The day thusfar: Up at 7:30. Readied kids for school. Doug took Geoff, I have to pick up. Went back to bed. Slept until noon. Dishes. Monster.com. email. Find babysitter for tomorrow night (successful, thank you!) off to Wal-Mart to get my niece's birthday gift (she just turned 1) and some other sundry items. Get Geoff, visit lenscrafters to get his glasses adjusted (they were all bent out of shape). home.
That's right I slept until noon. After everyone was out of the house, I started dishes and said "screw it..." and got back in bed. The phone didn't ring once, no kids were here fighting and waking me up demanding bowls of cereal. The dog slept with me, and it was gray and rainy and dark and gloomy. It felt good to sleep.
Doug's birthday wasn't thrilling. I got him a card and a cake. Had the kids sign the card (geoff can't spell his name right, he puts a series of random letters down and says "That's my name!That's Geoff!") I put 35 small candles on the cake just for a larf. Damn. That's a lot of candles.
By the way, the 35th candle is for a measure of good luck. I always put one more than the age of the person just to say let's count forward. Jessie wanted to use the candle 3 and 4 from each of their birthday cakes (I have saved all the candles, the big number kinds, from their birthday cakes. Each of them have their own number 1 in a little box, and then I've used the 2, 3, 4 and 5 twice, the 6, 7, 8 and 9 all sit waiting to be used again by Geoff...). She was disappointed that I didn't want to use them but I told her they were special to me, and that it was damn funny to use 35 candles.
35 birthday candles throw off a lot of light.
I made scallops and shrimp and a wild rice casserole for dinner. It was okay. I want to make broiled scallops like they do at a restaurant. I want them to be all crusty with the ritz crackers baked in those little ceramic ramakins... the kinds that burn you when you try and get the scallops out. The scallops last night didn't come out quite that good but they were alright.
I bought Doug's gift today... a fry daddy. So we can do buffalo wings right! Yeee haw! It's something I know he's always wanted, something he's debated over and always passed up on. He says his temptation towards fried foods will be his undoing. That'll come in handy for this weekend when the Steelers and Pats play. I'm so grooving on it. I just like wicked good deep fried buffalo wings. They don't come out right on the stove or broiled in the oven. meh.
I got a call today from a friend of mine from the company I used to work for in Marblehead. She told me that one of our old co-workers, Dan, is coming for a visit THIS weekend! I am so happy.
Dan was a software programmer there, and he, Dara and Kenna sat in this dark little room and did their programming thing all day long. I always loved talking to Dan... he was tall, greying prematurely but sporting it well, thin, smiley, smart, nerdy and intelligent all at once. He was a great person to have around.
We would drive to the ice cream stand on occassion to have ice cream breaks -- just leave work and go. That always seemed so dangerous to me, I was sure we were going to be fired. I had always worked places where if they didn't know where you were every moment they were looking for you to fire you.
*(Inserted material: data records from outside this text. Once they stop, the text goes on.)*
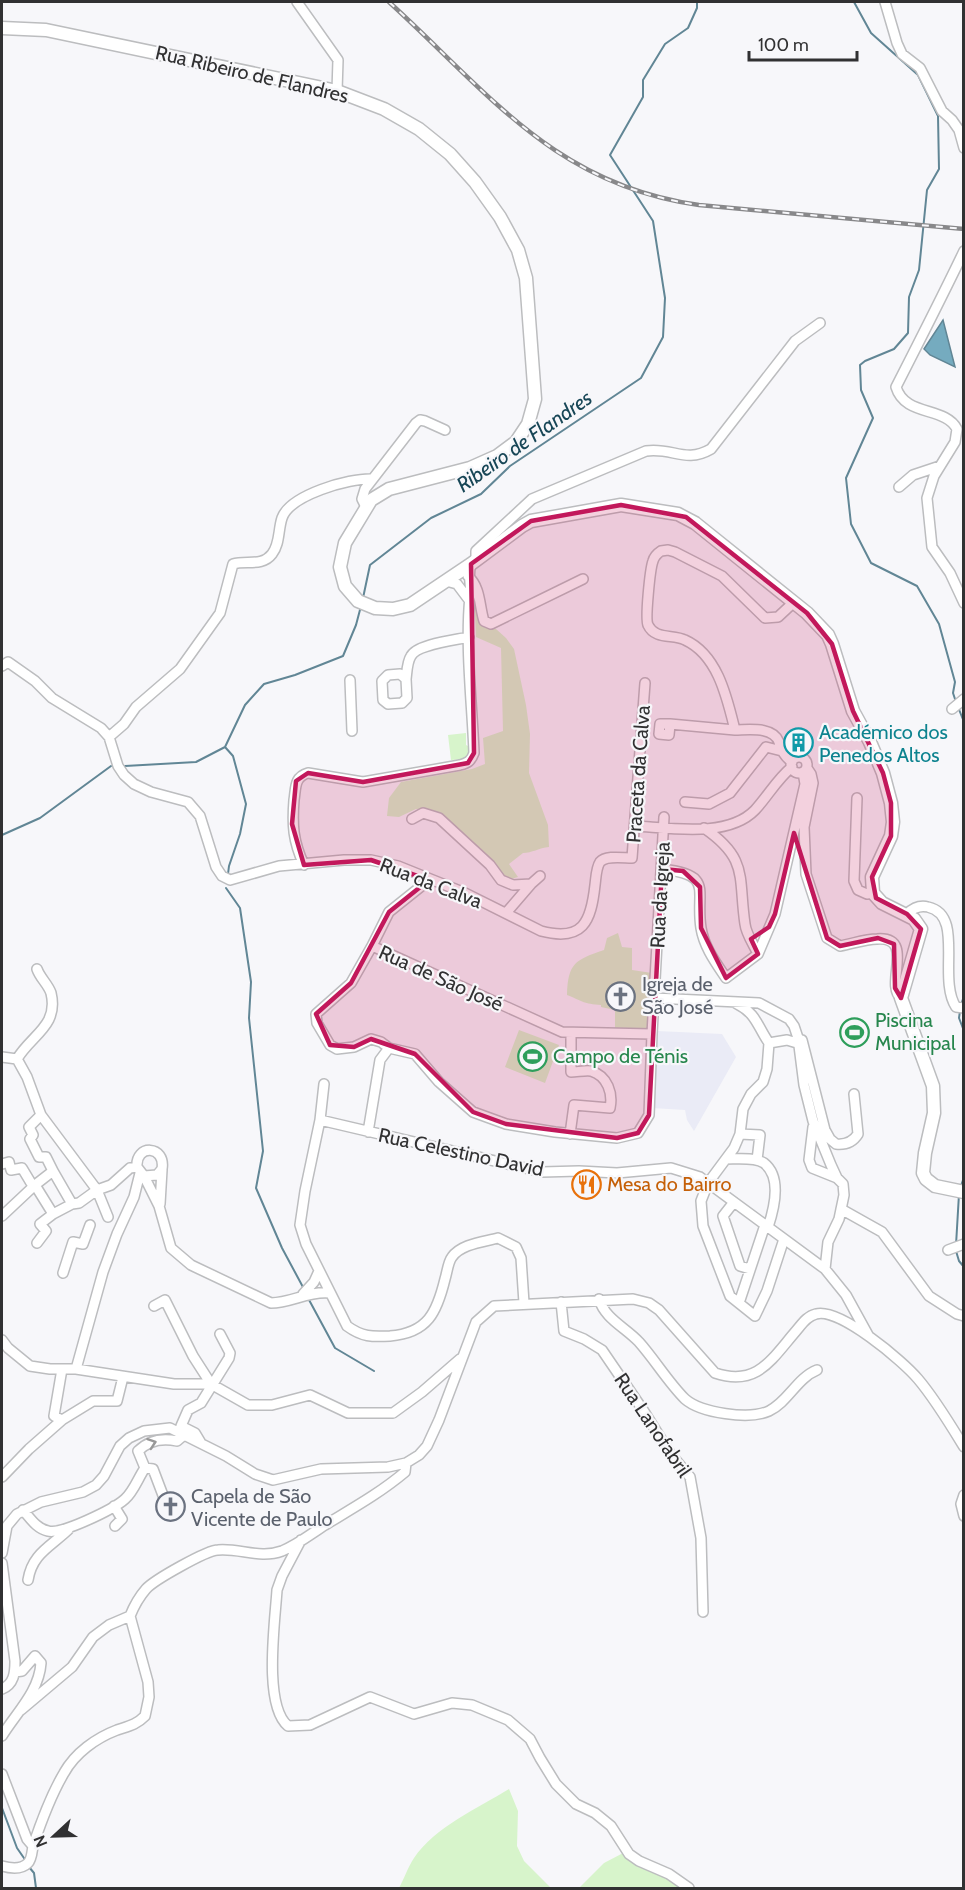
<svg xmlns="http://www.w3.org/2000/svg" width="965" height="1890" font-family="Cabin,sans-serif">
<rect width="100%" height="100%" fill="#f7f7fa"/>
<!-- built -->
<path fill="#eaebf6" d="M657 1031 722 1034 736 1057 694 1131 687 1120 685 1110 652 1108Z"/>
<!-- green -->
<path fill="#d7f4cb" d="M474 592 487 627 496 629 506 638 514 649 526 705 530 734 529 773 548 825 549 847C539 848 532 853 523 853L509 864 518 877 511 879 504 878 440 814 416 809 399 817 387 816 389 798 401 782 472 769 485 764 483 738 503 731 501 648 476 637Z
M466 733V745L468 746C469 752 469 755 465 759L451 760 448 735Z
M618 933 622 947 632 948V970L652 973 651 981 648 982 647 1011 649 1013 650 1029H615V1010L601 1007V1005C584 1004 582 1001 567 995 568 963 575 960 604 950L607 938Z
M519 1030 559 1045 545 1083 505 1067Z
M509 1789 518 1811 517 1846 524 1861 551 1888H399C404 1879 408 1867 414 1858 435 1827 478 1808 509 1789Z
M627 1851 678 1883 677 1888H579L604 1863Z"/>
<!-- water -->
<path fill="#75abbf" stroke="#618695" stroke-width="1.5" d="M943 320 955 367 930 355 924 349Z"/>
<g fill="none" stroke-linecap="round" stroke-linejoin="round">
<!-- stream -->
<path stroke="#618695" stroke-width="2" d="M854 2 871 33 918 75 938 116 939 169 927 190 919 270 909 297 908 333 894 349 865 361 860 365 861 390 873 418 846 478 851 524 871 563 917 586 939 624 955 682 953 693 956 702
M363 598 370 565 431 518 481 494 510 466 641 378 663 337 665 298 653 221 610 155 643 97V80L665 44 688 28 697 8V2
M958 707 964 722
M225 747 233 756 246 804 240 834 229 866 228 874
M125 766 196 762 225 747 245 705 264 684 295 675 343 656 356 625 361 606
M2 835 40 818 111 766
M226 888 240 908 251 982 249 1018 263 1151 256 1188 282 1248 304 1289
M961 1005 964 996
M960 1011 959 1018 964 1031
M961 1186 964 1177
M956 1245 959 1194
M956 1251 959 1261 964 1267
M308 1298 335 1348 374 1371
M2 1808 17 1848 26 1861
M29 1867 34 1873 36 1888"/>
<defs>
<path id="minor" d="M297 2 338 60 337 91
M885 2 897 43 902 54 920 68 942 111 952 120 959 130 964 148
M964 251C942 297 919 342 896 387 905 417 945 406 957 429L955 442 934 476 927 498 932 547 950 573 964 603
M899 487 913 475 940 466
M366 507 362 499 365 489 416 423 420 420 425 421 445 430
M476 560V551L532 499 646 451C673 447 685 464 711 449L795 341 820 323
M468 576C481 588 479 605 484 621L491 624 583 579
M446 581 457 584 469 600
M2 666 8 662 35 681 52 698 101 728 109 737 118 766 124 775 134 784 151 792 188 802 200 816 216 867 222 876 230 880 279 866 344 860H371L398 866 465 893 541 931C583 942 591 922 595 885 596 878 596 868 600 862 606 855 623 858 632 858L645 683
M406 679 407 698 402 703 388 704 383 700 382 681 388 675 400 674 406 679C407 672 407 662 411 656 417 644 456 640 469 637
M350 680 352 731
M952 709 964 699
M670 724 669 735 659 734 660 724H670L735 730
M109 737 124 724 136 707 180 669 220 613 233 564C246 560 262 567 272 554 280 544 278 530 282 518 290 495 349 478 372 479
M791 765a8 8 0 1 1 16 0a8 8 0 1 1-16 0Z
M792 762C784 756 782 751 779 742 773 726 748 730 735 730 727 698 718 655 685 640 673 634 655 640 648 625 645 619 650 569 653 561 654 557 658 553 661 551L668 550 675 552 722 576 765 618 778 617 793 603
M807 768 811 774 813 783 804 827 806 874 827 938 840 946C852 944 865 939 877 939 916 936 884 985 901 998
M857 798 854 881 858 890 867 894 873 893
M685 802 709 804 730 793 766 747 782 751
M412 819 423 813 439 818 490 865 501 880 513 885 531 884 506 913
M635 826C671 828 728 838 755 810 768 796 777 779 792 767
M304 865C293 841 292 825 294 800 296 788 294 777 308 773L363 782 460 765C468 763 471 761 474 753 472 701 465 647 470 596 472 584 467 576 471 564
M662 869C715 875 695 890 701 928 704 947 716 963 726 978L758 954C754 945 746 934 745 924 738 877 749 859 704 828
M531 884 540 876
M907 914C913 908 920 905 928 907 965 915 937 978 956 1007L964 1008
M372 946 562 1032 652 1034 649 1115 638 1133 617 1138 555 1132 506 1124 473 1112 439 1082 415 1054 389 1048 381 1042 371 1039 354 1047 337 1049 330 1045 317 1023 316 1014 351 983Z
M372 946 389 912 429 880
M758 954 775 914 805 784 803 772
M654 998 759 1003 789 1019 794 1026 798 1038 804 1085 813 1121 831 1165 837 1178 843 1184 844 1195 839 1219 828 1242 825 1269
M737 1004C757 1014 757 1026 769 1043
M652 1034 664 817
M802 1040 825 1130 830 1139 836 1144C846 1145 853 1142 858 1134L854 1094
M769 1043 767 1069 763 1082 751 1094 743 1109 740 1134 734 1148 708 1183 701 1201 703 1226 730 1296 755 1316 767 1291 784 1239
M769 1043 787 1040 797 1043
M2 1057 17 1059 27 1077 41 1115 97 1190 108 1217
M17 1059C31 1035 59 1026 51 993 48 984 40 978 37 969
M320 1120 324 1084
M813 1127 809 1160 812 1168 837 1178
M368 1132 380 1060 389 1048
M570 1134 574 1105 610 1108C613 1094 608 1076 591 1071 586 1070 577 1072 571 1072V1033
M740 1134 760 1135 757 1160
M726 1159C737 1159 755 1157 764 1163 782 1177 774 1209 768 1227
M2 1164 9 1162 11 1170 22 1168 31 1183 35 1185 53 1171 46 1157H39L30 1139 33 1135 29 1127 41 1115
M144 1176 157 1175 162 1169C166 1145 135 1144 137 1167L144 1176 159 1206 171 1248 191 1265 271 1303C291 1303 308 1291 329 1293
M734 1202 723 1216 740 1266 750 1269
M72 1204 79 1203 97 1190 111 1185 130 1168 137 1167
M160 1204 162 1170
M841 1209 882 1232 929 1296 957 1314 964 1316
M2 1216 35 1185 53 1214 72 1204 53 1171
M37 1243 46 1231 40 1224 53 1214
M948 1250 964 1244
M63 1273 73 1242 83 1244 90 1225
M303 1294 314 1282 319 1271
M599 1299C605 1319 625 1327 639 1342 655 1360 668 1382 685 1399 701 1413 749 1420 769 1411 788 1402 797 1378 817 1370
M561 1302 564 1331 584 1339 602 1350 643 1410 670 1453 690 1477 701 1538 703 1612
M524 1303 521 1258 516 1247 498 1238C483 1242 461 1244 452 1257 448 1262 447 1273 445 1279 437 1312 428 1333 390 1336 372 1337 362 1337 347 1326L306 1244 300 1225 305 1191 320 1120 542 1172 579 1171 617 1173 671 1168 700 1177 825 1269 846 1295 868 1335
M739 1303 765 1225
M154 1306 165 1300 193 1356 211 1384
M2 1340 8 1348 30 1366 50 1369H76L174 1384H211L248 1405H272L310 1395 348 1413H393L422 1392 460 1359
M76 1369 103 1272 117 1234 134 1197 140 1173
M62 1420 54 1416 62 1369
M201 1443 195 1433 181 1426 188 1410 201 1403 229 1358 230 1353 220 1334
M2 1477 29 1449 62 1420 93 1401H117L123 1377
M964 1495 961 1504 964 1516
M164 1498 153 1469 145 1468 138 1451C149 1440 163 1438 177 1441L184 1435
M114 1506 122 1519 115 1526
M23 1510C30 1518 37 1529 48 1531 61 1535 114 1509 125 1499 134 1491 138 1478 145 1468
M301 1540 282 1576 277 1590C275 1622 263 1705 288 1726L310 1725 370 1697 414 1714 452 1703 472 1705 508 1720 530 1739 540 1758 556 1784 576 1804 595 1813 611 1826 629 1854 639 1861 669 1874 689 1888
M2 1553 7 1526 17 1514 41 1502 83 1492 96 1485 104 1476 120 1446 129 1438 144 1431 170 1428 226 1456 255 1474 273 1480 321 1469 388 1467 406 1463 419 1455 427 1446 439 1420 476 1322 494 1306 633 1299 649 1303 659 1310 715 1373C757 1387 771 1360 796 1331 802 1324 807 1316 816 1314 839 1307 903 1361 918 1379 935 1399 950 1424 964 1447
M2 1563 15 1661C15 1673 14 1684 2 1689
M28 1580C32 1554 50 1547 68 1530
M130 1616C134 1606 139 1597 146 1589 154 1580 207 1550 218 1550 240 1548 260 1559 282 1551 297 1545 311 1534 325 1525 353 1508 380 1493 405 1472L406 1463
M21 1710 72 1667 93 1637 109 1625 130 1616
M2 1736C16 1713 39 1692 41 1663L35 1656 22 1671 15 1672
M2 1774 27 1839 33 1846
M2 1866C9 1868 21 1870 28 1863 32 1859 32 1851 33 1846 41 1822 51 1795 64 1773 75 1753 96 1738 117 1730 129 1726 136 1725 145 1716L149 1697 148 1682 130 1616"/>
<path id="major" d="M2 28 46 30 337 91 384 109 419 129 450 154 475 182 500 217 518 250 526 278 535 399 528 424 516 442 497 456 470 468 389 489 371 500 345 543 340 567 345 586 358 601 375 608 393 609 410 605 471 564 522 526 531 521 621 505 678 514 695 523 807 613 828 635 832 644 853 711 870 742 883 773 891 803 893 822 891 836 872 877 873 893 882 903 914 919 921 929 901 998 933 1086 934 1113 925 1153 923 1173 926 1179 935 1186 964 1192"/>
</defs>
<!-- minor casing -->
<use href="#minor" stroke="#bcbdbf" stroke-width="12"/>
<!-- major casing -->
<use href="#major" stroke="#bcbdbf" stroke-width="15"/>
<!-- minor -->
<use href="#minor" stroke="#fff" stroke-width="9"/>
<!-- major -->
<use href="#major" stroke="#fff" stroke-width="12"/>
<defs>
<path id="rail" d="M389 2C489 93 555 185 699 205L964 229"/>
</defs>
<!-- rail casing -->
<use href="#rail" stroke="#88888a" stroke-width="4.5"/>
<!-- rail -->
<use href="#rail" stroke="#f7f7fa" stroke-width="2" stroke-dasharray="7" stroke-linecap="butt"/>
</g>
<!-- one-way arrows -->
<defs><path id="oneway-chevron" d="M-2-3.5L2.5 0L-2 3.5" fill="none" stroke-width="1.6" stroke-linecap="round" stroke-linejoin="round" transform="scale(1.5)"/></defs>
<use stroke="#989898" href="#oneway-chevron" transform="translate(152 1443) rotate(-19)"/>
<!-- marked area -->
<path fill="#c2185b" fill-opacity="0.2" stroke="#c2185b" stroke-width="4.5" stroke-linejoin="round" d="M621 505 686 517 807 613 832 644 853 711 883 773 891 803V836L872 877 876 898 907 914 921 929 901 998 895 988 894 944 878 938 840 946 827 938 794 833 775 914 769 927 751 939 758 954 726 978 701 928 700 887 683 871 662 869 649 1115 638 1133 617 1138 506 1124 473 1112 415 1054 371 1039 354 1047 330 1045 316 1014 351 983 389 912 429 880 371 860 304 865 292 824 296 781 308 773 363 782 468 763 474 753 471 564 531 521Z"/>
<!-- icons -->
<defs>
<symbol id="building-ring" viewBox="-11 -11 22 22"><circle r="9.5" fill="#f7f7fa" stroke="#0f9aa8" stroke-width="1.5"/><path d="M-4-6H4V6H1V3H-1V6H-4ZM-2.5-4.3h1.7v1.8h-1.7ZM.8-4.3h1.7v1.8H.8ZM-2.5-1h1.7V.8h-1.7ZM.8-1h1.7V.8H.8Z" fill="#0f9aa8"/></symbol>
<symbol id="church-ring" viewBox="-11 -11 22 22"><circle r="9.5" fill="#f7f7fa" stroke="#6b7280" stroke-width="1.5"/><path d="M-1.2-6h2.4v3.5h3.3v2.4h-3.3V6h-2.4V-.1h-3.3v-2.4h3.3Z" fill="#6b7280"/></symbol>
<symbol id="stadium-ring" viewBox="-11 -11 22 22"><circle r="9.5" fill="#f7f7fa" stroke="#2e9e5b" stroke-width="1.5"/><path d="M0-5a6.5 5 0 1 0 0 10a6.5 5 0 1 0 0-10ZM-3.5-1.8h7v3.6h-7Z" fill="#2e9e5b"/></symbol>
<symbol id="restaurant-ring" viewBox="-11 -11 22 22"><circle r="9.5" fill="#f7f7fa" stroke="#e8710a" stroke-width="1.5"/><path d="M-5-6h1v4h1v-4h1v4h1v-4h1v5L-1.5 .5V6h-2V.5L-5-1ZM5-6V6H3V1.5H1.5Q1.5-4 5-6Z" fill="#e8710a"/></symbol>
</defs>
<g fill-rule="evenodd">
<use href="#building-ring" x="782" y="726" width="33" height="33"/>
<use href="#church-ring" x="604" y="980" width="33" height="33"/>
<use href="#stadium-ring" x="838" y="1016" width="33" height="33"/>
<use href="#stadium-ring" x="516" y="1040" width="33" height="33"/>
<use href="#restaurant-ring" x="570" y="1168" width="33" height="33"/>
<use href="#church-ring" x="154" y="1490" width="33" height="33"/>
</g>
<g text-anchor="middle" dominant-baseline="central" stroke-width="4.5" stroke-linejoin="round" paint-order="stroke">
<!-- street labels -->
<g font-size="20" fill="#313132" stroke="#f7f7fa">
<text transform="translate(252 74) rotate(13)">Rua Ribeiro de Flandres</text>
<text transform="translate(638 774) rotate(-86)">Praceta da Calva</text>
<text transform="translate(431 883) rotate(21)">Rua da Calva</text>
<text transform="translate(660 895) rotate(-87)">Rua da Igreja</text>
<text transform="translate(441 978) rotate(24)">Rua de São José</text>
<text transform="translate(461 1152) rotate(12)">Rua Celestino David</text>
<text transform="translate(653 1425) rotate(56)">Rua Lanofabril</text>
</g>
<!-- culture labels -->
<g font-size="20" fill="#0d838f" stroke="#f7f7fa" text-anchor="start">
<text x="819" y="732">Académico dos<tspan x="819" dy="23">Penedos Altos</tspan></text>
</g>
<!-- worship labels -->
<g font-size="20" fill="#5b616d" stroke="#f7f7fa" text-anchor="start">
<text x="642" y="984">Igreja de<tspan x="642" dy="23">São José</tspan></text>
<text x="191" y="1496">Capela de São<tspan x="191" dy="23">Vicente de Paulo</tspan></text>
</g>
<!-- leisure labels -->
<g font-size="20" fill="#27864d" stroke="#f7f7fa" text-anchor="start">
<text x="875" y="1020">Piscina<tspan x="875" dy="23">Municipal</tspan></text>
<text x="553" y="1056">Campo de Ténis</text>
</g>
<!-- food labels -->
<g font-size="20" fill="#c56008" stroke="#f7f7fa" text-anchor="start">
<text x="607" y="1184">Mesa do Bairro</text>
</g>
<!-- water labels -->
<g font-size="21" font-style="italic" fill="#174656" stroke="#f7f7fa">
<text transform="translate(524 441) rotate(-35)">Ribeiro de Flandres</text>
</g>
</g>
<!-- border -->
<rect width="965" height="1890" fill="none" stroke="#313132" stroke-width="6"/>
<!-- north arrow -->
<g transform="translate(54 1836) rotate(248)" stroke="#f7f7fa" stroke-width="4.5" paint-order="stroke">
<path d="M0-4.5L10 22L0 15L-10 22Z" fill="#313132"/>
<text y="-9" font-size="16" font-weight="bold" text-anchor="middle" fill="#313132">N</text>
</g>
<!-- scale -->
<path d="M749 51v9h108v-9" fill="none" stroke="#313132" stroke-width="3"/>
<text x="758" y="51" font-size="18" fill="#313132" stroke="#f7f7fa" stroke-width="4.5" paint-order="stroke">100 m</text>
</svg>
But we'd get ice cream and we'd talk.
Dan started doing this little thing called a "humanity moment." We'd all four get together, Kenna, Dan, Dara and myself, and say one nice thing that had happened that day, or one nice thing about someone in the office. One thing we were thankful for. It was usually when we were so busy and stressed, that this was a way to step back from things and get a grip, relax. It was always so much fun.
Everywhere I've worked since I've tried to instill the "humanity moment" concept. At this last company, we surely didn't do it enough. I'd get together with a few girls and we'd do ice cream and humanity. No bitching. And it always felt good... but I should have done it more.
Dan left the company to move to Chicago with his true love. When he left, he hugged me goodbye and I cried like a freak. It was the hardest goodbye I've ever had to give.
After a while the humanity moments dried up... Kenna stopped speaking to me (still have NO idea what I did or said to piss her off... she moved away and I got her email and sent her a message recently and she didn't reply, so... uh. okay.) and Dara moved to another company. I had Geoff. I moved on to the college job.
When I was in the hospital trying not to have Geoff, Dan would call me from Chicago to check up on me.
My friends who were two towns away at work wouldn't even come visit.
It mattered a lot to me, and meant a great deal, that he made that effort from 1/3 the country away. It kept me sane, that someone outside the building aside from my husband cared.
It was a humanity moment. In all the jobs I've had, a few people trail along with me through the years who made a difference to me at the time I was 'in the trenches' with them in the workplace, and Dan is one of the big stars in my sky.
So he'll be here Saturday afternoon and evening. I have to talk to Doug and see if he is game to go hang out with people he doesn't even know.
I have to go make dinner now... the kids are getting hungry!